For behavioral tests, after habituation for 4 days, 10 min each day, different cohorts of mice were injected with THZ1 or DMSO through implanted cannula at 3 h prior to training. When compared to DMSO, THZ1 did not affect traveled distance and speed (Figures 6C,D), suggesting that THZ1 does not alter general mobility of the mice. We next carried out a novel object-recognition task, in which mice were briefly exposed to two identical objects during the training session, followed by object-recognition tests 2 h (short-term) or 24 h (long-term) later, respectively (Figure 6E). In the test, trained mice were exposed to one novel and one familiar object. The rationale is that if mice remember the familiar object, they should spend less time with it and more time with the novel object. The results in Figure 6F show that DMSO and THZ1 groups spent similar time to explore the two identical objects. When mice were tested 2 h after the initial exposure, the group received THZ1 injection exhibited preference to the novel object similar to control group received DMSO injection, as measured by interaction time (Figure 6G) and discrimination index (Figure 6H). Similarly, in independent cohorts of mice, DMSO and THZ1 group did not show difference at the training session (Figure 6I), but only the DMSO group exhibited significantly more interaction time on the novel object tested 24 h later (Figure 6J), resulting in higher discrimination index when compared to THZ1 group (Figure 6K). These data suggest that THZ1 does not disrupt learning process or STM as evidenced by the tests 2 h after exposure, but specifically affected LTM, which requires gene transcription.
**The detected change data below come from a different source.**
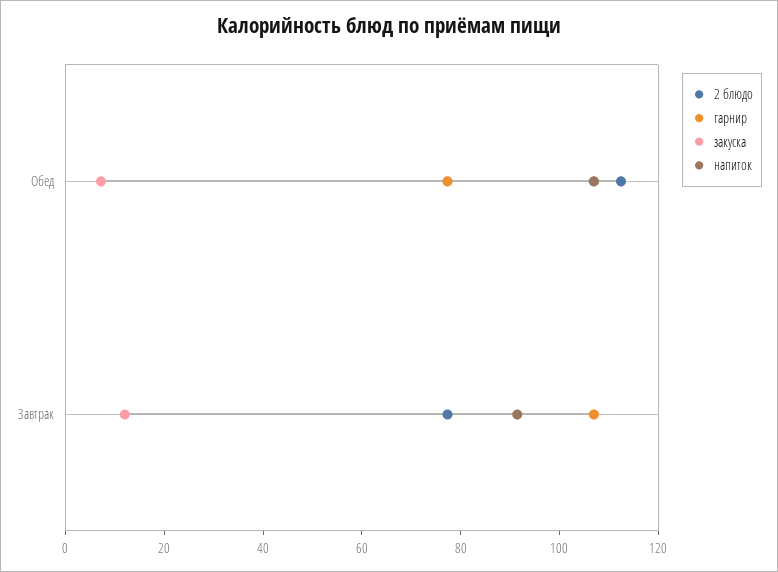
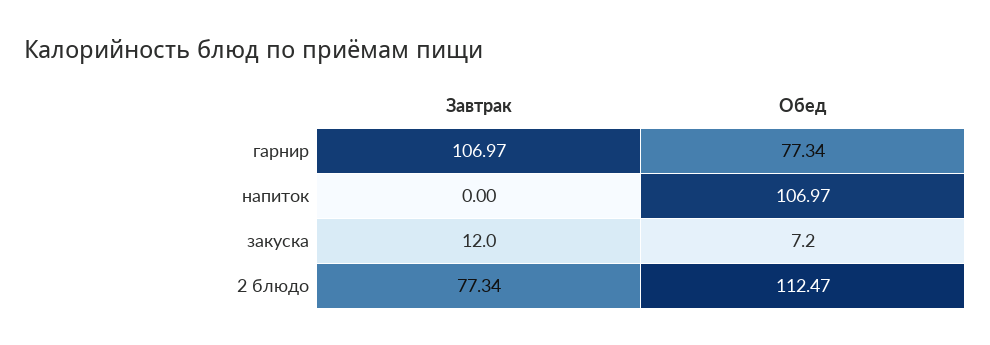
напиток, Завтрак: 90 -> 0

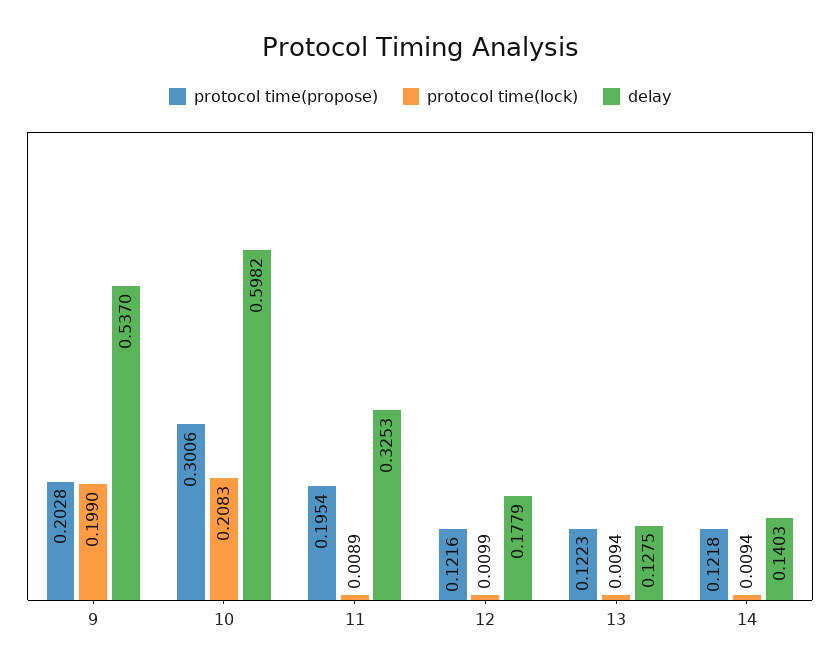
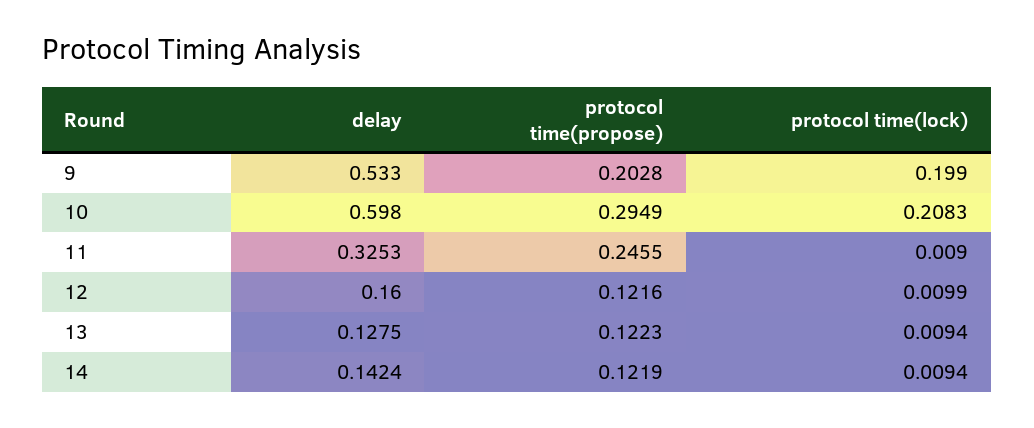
delay, 9: 0.537 -> 0.533
protocol time(propose), 10: 0.3006 -> 0.2949
delay, 10: 0.5982 -> 0.598
protocol time(propose), 11: 0.1954 -> 0.2455
protocol time(lock), 11: 0.0089 -> 0.009
delay, 12: 0.1779 -> 0.16
protocol time(propose), 14: 0.1218 -> 0.1219
delay, 14: 0.1403 -> 0.1424

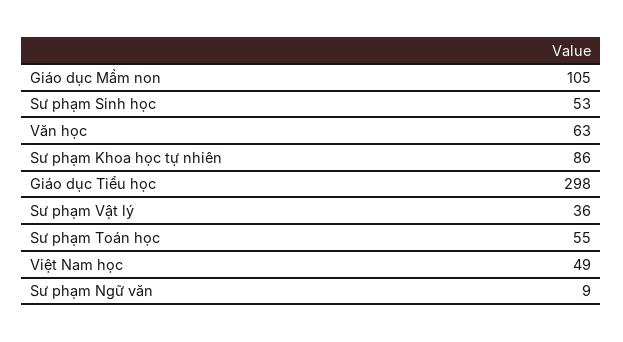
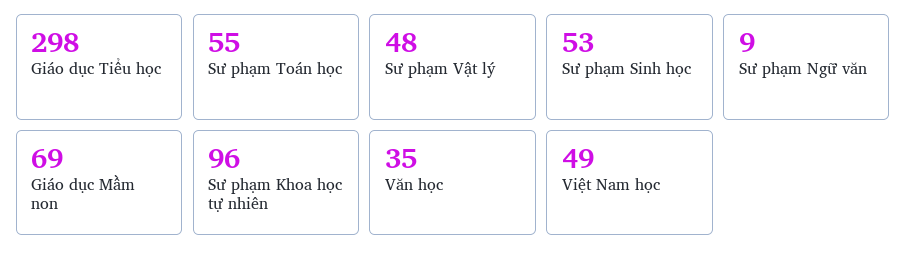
Giáo dục Mầm non: 105 -> 69
Văn học: 63 -> 35
Sư phạm Khoa học tự nhiên: 86 -> 96
Sư phạm Vật lý: 36 -> 48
To further assess THZ1-induced impairments in cognitive performance, we used fear conditioning paradigm (Figure 6L) to examine long-term fear memory in mice. In the tests performed 2 h (Figure 6M) after the training, a paradigm generally considered as STM, mice received THZ1 showed similar amount of freezing response when compared to DMSO group (Figure 6M), suggesting that these two groups of mice learned equally well during training session and were comparable in STM. However, when cued fear conditioning tests were performed 24 h after training, a paradigm generally considered as LTM that requires transcription, mice received THZ1 froze significantly less than mice received DMSO (Figure 6N), indicating selective impairment in LTM. These behavioral data provide in vivo evidence supporting an important role of Cdk7 in the regulation of transcription-dependent neuronal functions.